A Storage Unit. If it doesn’t fit in your home, is it really worth keeping? Ditch nostalgia and think with your bank account: At a cost of between $50 and $300 per month, it may be time to purge the junk. If you can’t bear to part with something you don’t use regularly — say, great-grandma’s heirloom china — rethink your home’s organizational storage. Clean out the closet, craft shelves beneath the stairs, or build window seats with drawer storage. You’ll be investing in your home instead of giving money to a storage vendor.

Private Mortgage Insurance (PMI). Bought your house with less than 20% down? You’re probably paying for PMI (a type of insurance that guarantees your mortgage lender will be covered if you default). It costs between $600 and $1,200 per year for a typical home. But once your loan-to-value ratio drops to 80%, you’re not required to pay it. But the lender isn’t required to drop it until it reaches 78%.
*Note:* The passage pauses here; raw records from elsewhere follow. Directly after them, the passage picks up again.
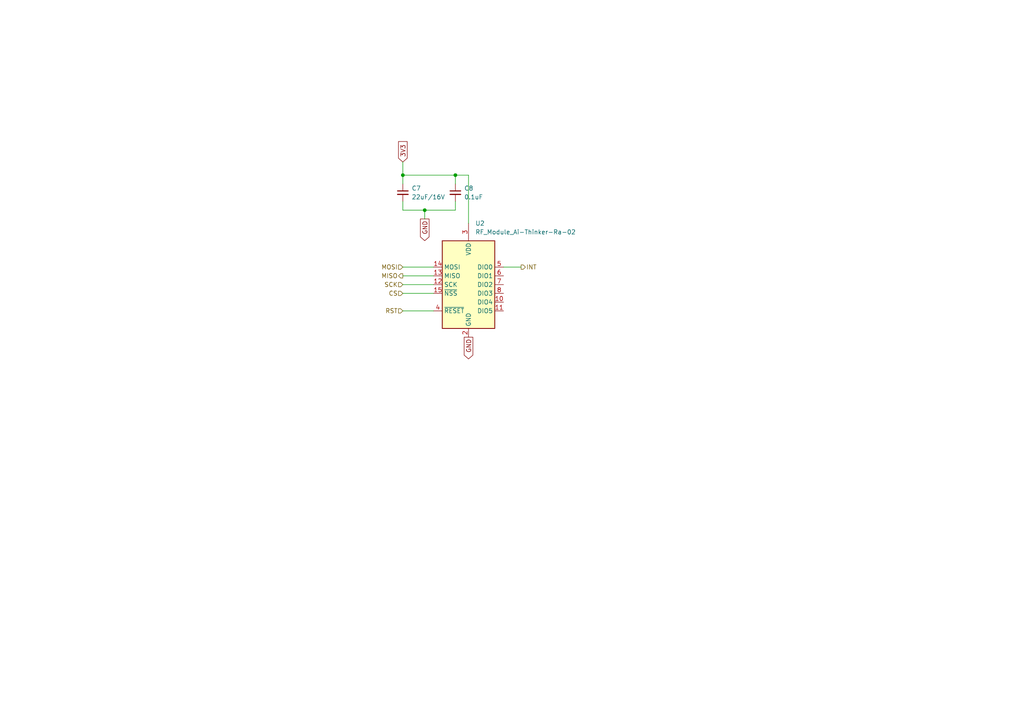
<source format=kicad_sch>
(kicad_sch (version 20230121) (generator eeschema)

  (uuid 70fe6419-c375-415f-be3b-cca6d0feaaaf)

  (paper "A4")

  

  (junction (at 132.08 50.8) (diameter 0) (color 0 0 0 0)
    (uuid 46755a0c-c987-401c-ac77-f8c256b79100)
  )
  (junction (at 116.84 50.8) (diameter 0) (color 0 0 0 0)
    (uuid 8ef4d269-32d3-45f9-81ce-822c97785eda)
  )
  (junction (at 123.19 60.96) (diameter 0) (color 0 0 0 0)
    (uuid ee7ba957-62bb-44b3-beed-479a141602ab)
  )

  (wire (pts (xy 116.84 82.55) (xy 125.73 82.55))
    (stroke (width 0) (type default))
    (uuid 1391e83f-e20a-44dd-a27a-e8cd6255c26f)
  )
  (wire (pts (xy 123.19 60.96) (xy 132.08 60.96))
    (stroke (width 0) (type default))
    (uuid 19458ff3-4aed-437f-948a-be7bf161ebf9)
  )
  (wire (pts (xy 135.89 64.77) (xy 135.89 50.8))
    (stroke (width 0) (type default))
    (uuid 3ee6a885-0b57-4413-8af4-dee0e0a234c4)
  )
  (wire (pts (xy 132.08 53.34) (xy 132.08 50.8))
    (stroke (width 0) (type default))
    (uuid 3fbefebb-5fb8-4ed5-8bbf-5cf31fec6fa1)
  )
  (wire (pts (xy 132.08 60.96) (xy 132.08 58.42))
    (stroke (width 0) (type default))
    (uuid 401289f1-7181-4838-af0b-0447abedf66c)
  )
  (wire (pts (xy 116.84 90.17) (xy 125.73 90.17))
    (stroke (width 0) (type default))
    (uuid 42121846-f542-437d-9157-c38e0ff39772)
  )
  (wire (pts (xy 116.84 77.47) (xy 125.73 77.47))
    (stroke (width 0) (type default))
    (uuid 5d8f47d5-a707-4c39-ae8c-754307d9bd10)
  )
  (wire (pts (xy 116.84 50.8) (xy 132.08 50.8))
    (stroke (width 0) (type default))
    (uuid 64cca3ce-6419-41e9-b56b-889f204ce514)
  )
  (wire (pts (xy 116.84 58.42) (xy 116.84 60.96))
    (stroke (width 0) (type default))
    (uuid 8bf1b05d-ee60-4f4e-84ce-94a91082a960)
  )
  (wire (pts (xy 116.84 50.8) (xy 116.84 53.34))
    (stroke (width 0) (type default))
    (uuid 923bd3d3-20c9-4e78-b429-e43a2749577b)
  )
  (wire (pts (xy 135.89 50.8) (xy 132.08 50.8))
    (stroke (width 0) (type default))
    (uuid 92ff1017-b79d-4ab4-a160-3249af534a0c)
  )
  (wire (pts (xy 123.19 60.96) (xy 123.19 63.5))
    (stroke (width 0) (type default))
    (uuid c6e832b7-6df9-4e65-80c0-ede3eb0dbbe7)
  )
  (wire (pts (xy 116.84 46.99) (xy 116.84 50.8))
    (stroke (width 0) (type default))
    (uuid c873c6de-cfec-464a-9615-a620e53d8887)
  )
  (wire (pts (xy 116.84 85.09) (xy 125.73 85.09))
    (stroke (width 0) (type default))
    (uuid d88760b6-ec00-43cc-bcac-4ca2d5221d0a)
  )
  (wire (pts (xy 116.84 60.96) (xy 123.19 60.96))
    (stroke (width 0) (type default))
    (uuid de1cab8e-ea31-4ad7-af32-d2899f421ce7)
  )
  (wire (pts (xy 116.84 80.01) (xy 125.73 80.01))
    (stroke (width 0) (type default))
    (uuid dfb56eb1-0d46-4fc8-b329-5b8eb84b00e2)
  )
  (wire (pts (xy 146.05 77.47) (xy 151.13 77.47))
    (stroke (width 0) (type default))
    (uuid e1c98afd-7db1-4001-93c9-7321292cc117)
  )

  (global_label "3V3" (shape input) (at 116.84 46.99 90) (fields_autoplaced)
    (effects (font (size 1.27 1.27)) (justify left))
    (uuid 1625fd85-a839-4275-ac30-1a43e5175cab)
    (property "Intersheetrefs" "${INTERSHEET_REFS}" (at 116.84 40.5766 90)
      (effects (font (size 1.27 1.27)) (justify left) hide)
    )
  )
  (global_label "GND" (shape output) (at 123.19 63.5 270) (fields_autoplaced)
    (effects (font (size 1.27 1.27)) (justify right))
    (uuid 1d8a5dfc-f03a-4f97-b98e-45612c845c9b)
    (property "Intersheetrefs" "${INTERSHEET_REFS}" (at 123.19 70.2763 90)
      (effects (font (size 1.27 1.27)) (justify right) hide)
    )
  )
  (global_label "GND" (shape output) (at 135.89 97.79 270) (fields_autoplaced)
    (effects (font (size 1.27 1.27)) (justify right))
    (uuid 4faca5dc-d34d-44e3-a8d7-c328def16f5a)
    (property "Intersheetrefs" "${INTERSHEET_REFS}" (at 135.89 104.5663 90)
      (effects (font (size 1.27 1.27)) (justify right) hide)
    )
  )

  (hierarchical_label "MOSI" (shape input) (at 116.84 77.47 180) (fields_autoplaced)
    (effects (font (size 1.27 1.27)) (justify right))
    (uuid 1fb1eee5-695d-41ca-910d-1142d876f6e3)
  )
  (hierarchical_label "SCK" (shape input) (at 116.84 82.55 180) (fields_autoplaced)
    (effects (font (size 1.27 1.27)) (justify right))
    (uuid 6b172fe4-0626-4060-be0e-56b6fc3ec88a)
  )
  (hierarchical_label "INT" (shape output) (at 151.13 77.47 0) (fields_autoplaced)
    (effects (font (size 1.27 1.27)) (justify left))
    (uuid 83f4991e-7fc8-4453-8b6a-5b165b3c2f9b)
  )
  (hierarchical_label "MISO" (shape output) (at 116.84 80.01 180) (fields_autoplaced)
    (effects (font (size 1.27 1.27)) (justify right))
    (uuid a0f11d25-cd44-454c-8d00-06817c5b3287)
  )
  (hierarchical_label "CS" (shape input) (at 116.84 85.09 180) (fields_autoplaced)
    (effects (font (size 1.27 1.27)) (justify right))
    (uuid c62238ae-fc17-4c23-ba04-acf0b39fa4b8)
  )
  (hierarchical_label "RST" (shape input) (at 116.84 90.17 180) (fields_autoplaced)
    (effects (font (size 1.27 1.27)) (justify right))
    (uuid d285cfc3-0303-44cd-b746-8e980e70eea0)
  )

  (symbol (lib_id "IVS_SYMBOLS:C_Small") (at 116.84 55.88 0) (unit 1)
    (in_bom yes) (on_board yes) (dnp no) (fields_autoplaced)
    (uuid 0ddda0db-72ec-455c-b87d-49fe7d3248df)
    (property "Reference" "C7" (at 119.38 54.6163 0)
      (effects (font (size 1.27 1.27)) (justify left))
    )
    (property "Value" "22uF/16V" (at 119.38 57.1563 0)
      (effects (font (size 1.27 1.27)) (justify left))
    )
    (property "Footprint" "" (at 116.84 55.88 0)
      (effects (font (size 1.27 1.27)) hide)
    )
    (property "Datasheet" "~" (at 116.84 55.88 0)
      (effects (font (size 1.27 1.27)) hide)
    )
    (pin "1" (uuid fb81168c-028d-4873-9605-a13ef0097157))
    (pin "2" (uuid e3176a17-5c87-4914-9a37-4fe89a9aa90a))
    (instances
      (project "lora"
        (path "/663e27f7-e760-4914-ab05-df9c2f058e2c/a67a2192-4d27-4e7e-a5d8-b1d35d50b22e"
          (reference "C7") (unit 1)
        )
      )
    )
  )

  (symbol (lib_id "IVS_SYMBOLS:C_Small") (at 132.08 55.88 0) (unit 1)
    (in_bom yes) (on_board yes) (dnp no) (fields_autoplaced)
    (uuid 45c75b4a-86c1-40a3-9447-584929df188e)
    (property "Reference" "C8" (at 134.62 54.6163 0)
      (effects (font (size 1.27 1.27)) (justify left))
    )
    (property "Value" "0.1uF" (at 134.62 57.1563 0)
      (effects (font (size 1.27 1.27)) (justify left))
    )
    (property "Footprint" "" (at 132.08 55.88 0)
      (effects (font (size 1.27 1.27)) hide)
    )
    (property "Datasheet" "~" (at 132.08 55.88 0)
      (effects (font (size 1.27 1.27)) hide)
    )
    (pin "1" (uuid ccfccfa6-8e1c-4f4d-b233-65238554cf5d))
    (pin "2" (uuid 7802379b-2b56-42de-a49f-78dc9a1098f0))
    (instances
      (project "lora"
        (path "/663e27f7-e760-4914-ab05-df9c2f058e2c/a67a2192-4d27-4e7e-a5d8-b1d35d50b22e"
          (reference "C8") (unit 1)
        )
      )
    )
  )

  (symbol (lib_id "IVS_SYMBOLS:RF_Module_Ai-Thinker-Ra-02") (at 135.89 82.55 0) (unit 1)
    (in_bom yes) (on_board yes) (dnp no) (fields_autoplaced)
    (uuid 76aa7314-256f-46bb-9f10-6d8ecf172aa0)
    (property "Reference" "U2" (at 137.8459 64.77 0)
      (effects (font (size 1.27 1.27)) (justify left))
    )
    (property "Value" "RF_Module_Ai-Thinker-Ra-02" (at 137.8459 67.31 0)
      (effects (font (size 1.27 1.27)) (justify left))
    )
    (property "Footprint" "RF_Module:Ai-Thinker-Ra-01-LoRa" (at 136.525 113.03 0)
      (effects (font (size 1.27 1.27)) hide)
    )
    (property "Datasheet" "http://wiki.ai-thinker.com/_media/lora/docs/c048ps01a1_ra-02_product_specification_v1.1.pdf" (at 138.43 109.855 0)
      (effects (font (size 1.27 1.27)) hide)
    )
    (property "Thegioiic_Buylink" "https://www.thegioiic.com/sx1278-lora-ra-02-ai-thinker-mach-thu-phat-rf-433mhz-10km" (at 138.43 115.57 0)
      (effects (font (size 1.27 1.27)) hide)
    )
    (property "ICDAYROI_Buylink" "https://icdayroi.com/mach-thu-phat-rf-spi-lora-ra-02-sx1278-433mhz" (at 137.795 118.11 0)
      (effects (font (size 1.27 1.27)) hide)
    )
    (pin "1" (uuid ea554f0f-4acc-4977-902f-fefc6d6cae89))
    (pin "10" (uuid 637e6691-a064-4c29-b61a-aee6df685ed8))
    (pin "11" (uuid 2c583c88-1c1b-4d50-88ae-0d01cd03ebce))
    (pin "12" (uuid 212240da-544c-4900-9b1d-bfde4d3b4dbc))
    (pin "13" (uuid 6bfbe603-21ab-4600-a5b0-0e24ed807d66))
    (pin "14" (uuid 5ee2e074-9984-4676-b663-1cbb49f10ea4))
    (pin "15" (uuid 41e963de-c4c9-4c71-87bf-b02bd0c087da))
    (pin "16" (uuid 71eec55f-8274-45a1-98d7-d50eb37c56fd))
    (pin "2" (uuid fdf89472-3675-486e-a65d-251cb0f7c56b))
    (pin "3" (uuid bbb76256-2e8d-439b-a4bd-edf554804a0f))
    (pin "4" (uuid 3f44a27d-3b72-4658-8503-ed1854427f39))
    (pin "5" (uuid 83c1065d-443a-4fc2-97e5-0d0c60f869d5))
    (pin "6" (uuid b970a26b-471c-49d5-a5b9-11c594357414))
    (pin "7" (uuid 348c10f0-035e-4933-8795-b1b75fe4cbae))
    (pin "8" (uuid 4f591356-a6a3-49e7-a434-33cebf3a358c))
    (pin "9" (uuid 3071f09b-cb9a-4ec5-9ebc-eea9dce12ea4))
    (instances
      (project "lora"
        (path "/663e27f7-e760-4914-ab05-df9c2f058e2c/a67a2192-4d27-4e7e-a5d8-b1d35d50b22e"
          (reference "U2") (unit 1)
        )
      )
    )
  )
)

</source>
That 2% difference could cost you hundreds, even thousands of dollars, depending on your home’s mortgage balance. So, keep an eye on your statement and whip out that calculator when you’re getting close. Then, if you’re feeling really savvy, keep paying that amount every month — but apply it to your mortgage principal instead. Do that, and you could recoup your PMI fees. Because as you pay down your principal, you’ll pay less in interest, potentially saving thousands. Now how savvy is that?

You work hard for your money. Spend it wisely by carefully these tips and reevaluate your current household expenses.